Problem studying the convergence of a series

[Amaelle]

Homework Statement

Convergence of a serie (look at the image)

Relevant Equations

absolute convergence, taylor expnasion, asymptotic behaviour!

Good day
here is the exercice

and here is the solution that I understand very well

but I have a confusion I hope someone can explain me
if I take the taylor expansion of sin ((n^2+n+1/(n+1))*pi)≈n^2+n+1/(n+1))*pi≈n*pi which diverge!
I know something is wrong in my logic please help me

many thanks in advance!
best regards!

 

[fresh_42]

Homework Statement:: Convergence of a serie (look at the image)
Relevant Equations:: absolute convergence, taylor expnasion, asymptotic behaviour!

if I take the taylor expansion of sin ((n^2+n+1/(n+1))*pi)≈n^2+n+1/(n+1))*pi≈n*pi which diverge!

This is what you get by a quick, but wrong look at it. To cut off all the rest of the Taylor series gives you a false impression. With this method you either have to use the complete series or investigate merely absolute convergence, in which case you need the triangle inequality.

Anyway, the point is, that a) $\sin(x)\approx x$ only holds for $x\ll 1$ and b) that we actually have $\sin(f(n)\cdot \pi )$ with $f(n)=\dfrac{n^2+n+1}{n+1}$ which itself converges to $n\pi$ and $\sin(n\pi)=0$.

Hence we add numbers which are close to zero. We know from $\sum \dfrac{1}{n} \to \infty$, $\sum \dfrac{1}{n^2} \to \pi^2/6$, and $\sum (-1)^n\dfrac{1}{n} \to -\log(2)$ that in such cases we have to have a close look on "how close to zero". This means that we must keep equality as long as possible before we can start to simplify by Taylor or other means. That is where the addition theorem comes into play.

It is generally a good advice for any calculation: Stay accurate as long as possible and turn to estimations and approximations at the very last.

 

[anuttarasammyak]

Homework Statement:: Convergence of a serie (look at the image)
Relevant Equations:: absolute convergence, taylor expnasion, asymptotic behaviour!

if I take the taylor expansion of sin ((n^2+n+1/(n+1))*pi)≈n^2+n+1/(n+1))*pi≈n*pi which diverge!

You seem to take only first order of Taylor expansion.
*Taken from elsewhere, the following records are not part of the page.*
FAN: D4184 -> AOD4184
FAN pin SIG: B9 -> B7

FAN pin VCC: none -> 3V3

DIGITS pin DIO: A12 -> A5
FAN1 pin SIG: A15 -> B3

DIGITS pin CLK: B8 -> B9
It is no good because
$$\frac{n^2+n+1}{n+1}=n+\frac{1}{n+1}>1$$
We should remove $n$ to apply Taylor series properly as the text does.

 

[Amaelle]

This is what you get by a quick, but wrong look at it. To cut off all the rest of the Taylor series gives you a false impression. With this method you either have to use the complete series or investigate merely absolute convergence, in which case you need the triangle inequality.

Anyway, the point is, that a) $\sin(x)\approx x$ only holds for $x\ll 1$ and b) that we actually have $\sin(f(n)\cdot \pi )$ with $f(n)=\dfrac{n^2+n+1}{n+1}$ which itself converges to $n\pi$ and $\sin(n\pi)=0$.
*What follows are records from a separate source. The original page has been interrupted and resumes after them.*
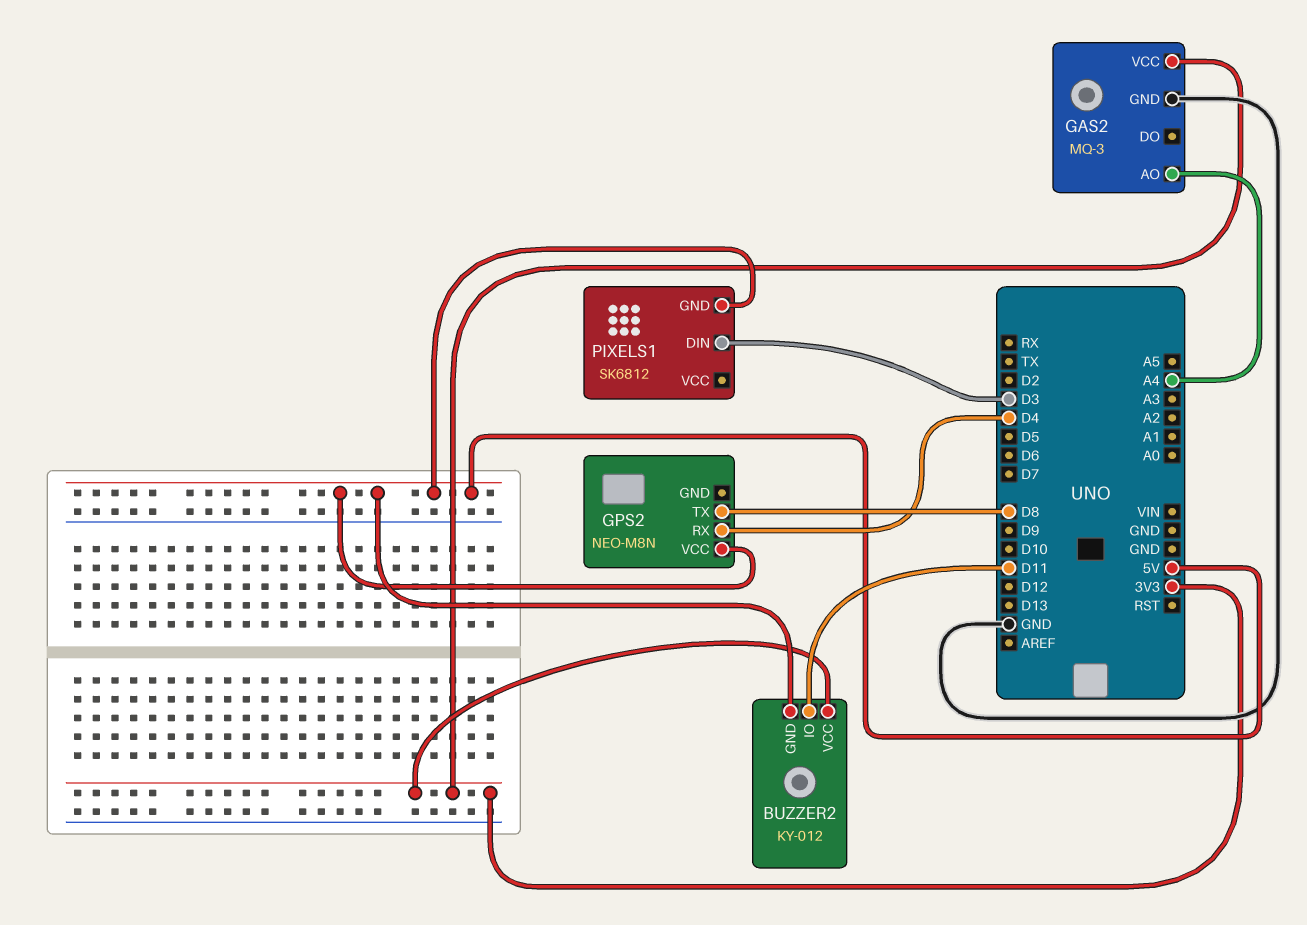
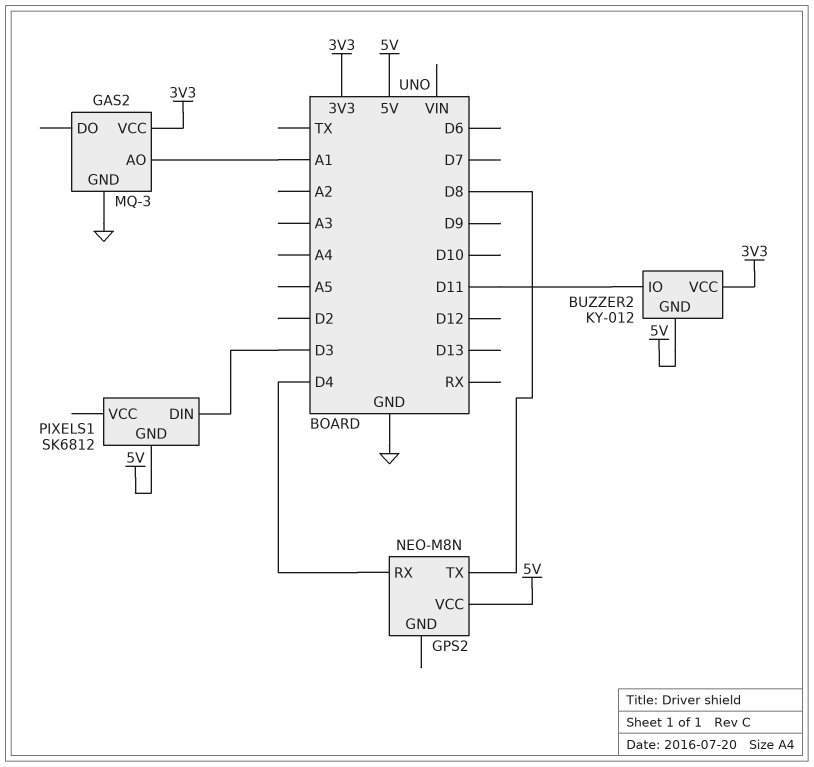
GAS2 pin AO: A4 -> A1

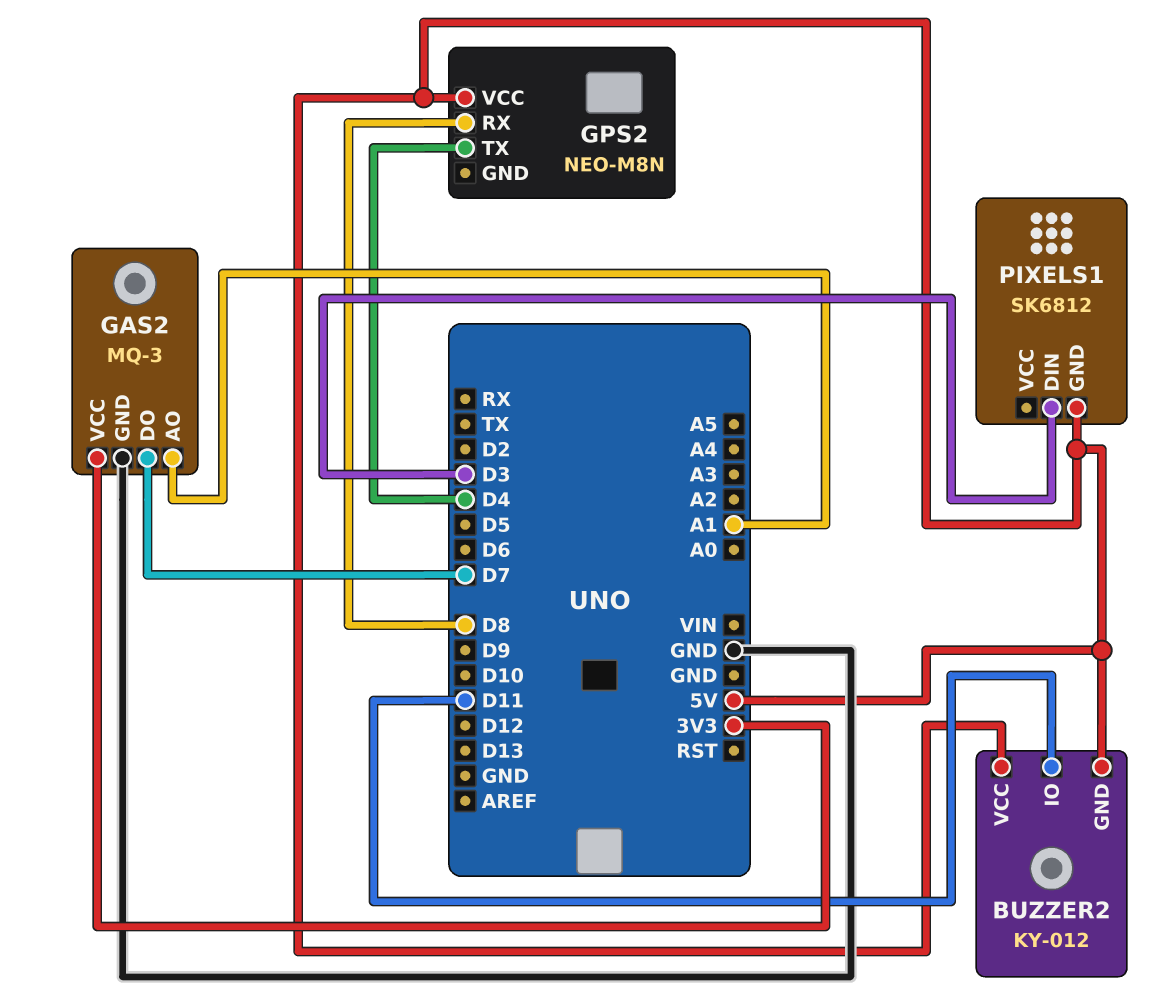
BUZZER2 pin VCC: 3V3 -> 5V
GAS2 pin DO: none -> D7
GPS2 pin RX: D4 -> D8
GPS2 pin TX: D8 -> D4

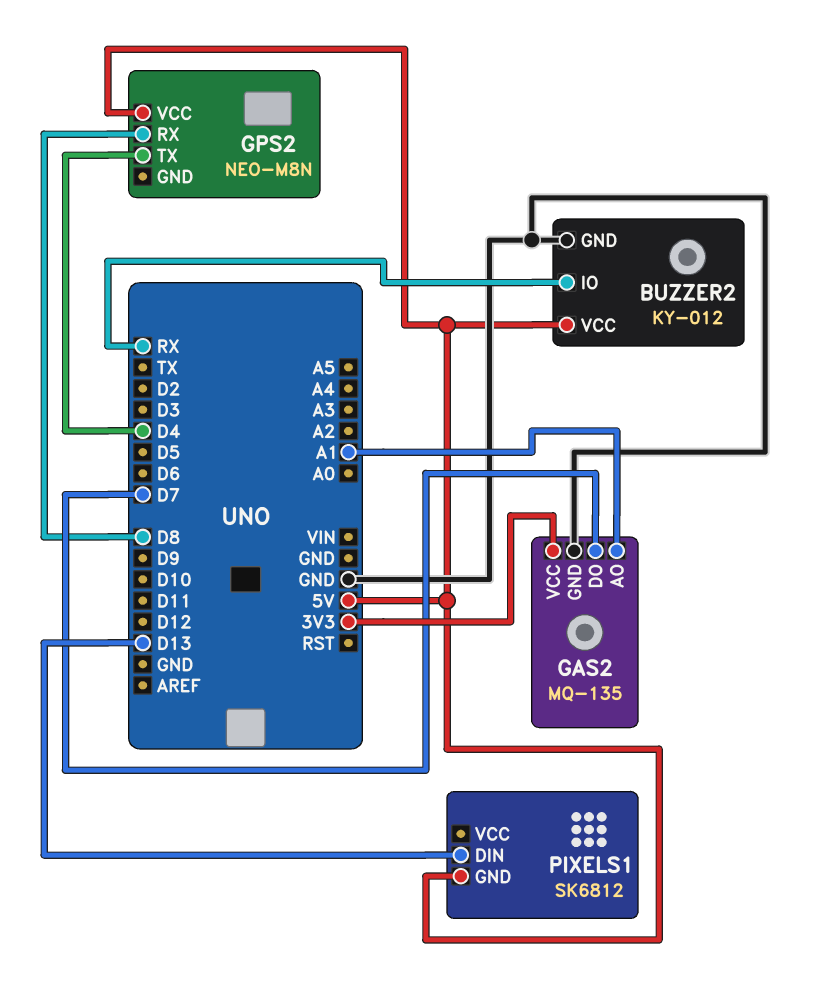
BUZZER2 pin GND: 5V -> GND
BUZZER2 pin IO: D11 -> RX
GAS2: MQ-3 -> MQ-135
PIXELS1 pin DIN: D3 -> D13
Hence we add numbers which are close to zero. We know from $\sum \dfrac{1}{n} \to \infty$, $\sum \dfrac{1}{n^2} \to \pi^2/6$, and $\sum (-1)^n\dfrac{1}{n} \to -\log(2)$ that in such cases we have to have a close look on "how close to zero". This means that we must keep equality as long as possible before we can start to simplify by Taylor or other means. That is where the addition theorem comes into play.

It is generally a good advice for any calculation: Stay accurate as long as possible and turn to estimations and approximations at the very last.

thanks a million it's clear now!

 

[Amaelle]

You seem to take only first order of Taylor expansion. It is no good because
$$\frac{n^2+n+1}{n+1}=n+\frac{1}{n+1}>1$$
We should remove $n$ to apply Taylor series properly as the text does.

thanks a million for this nice shot!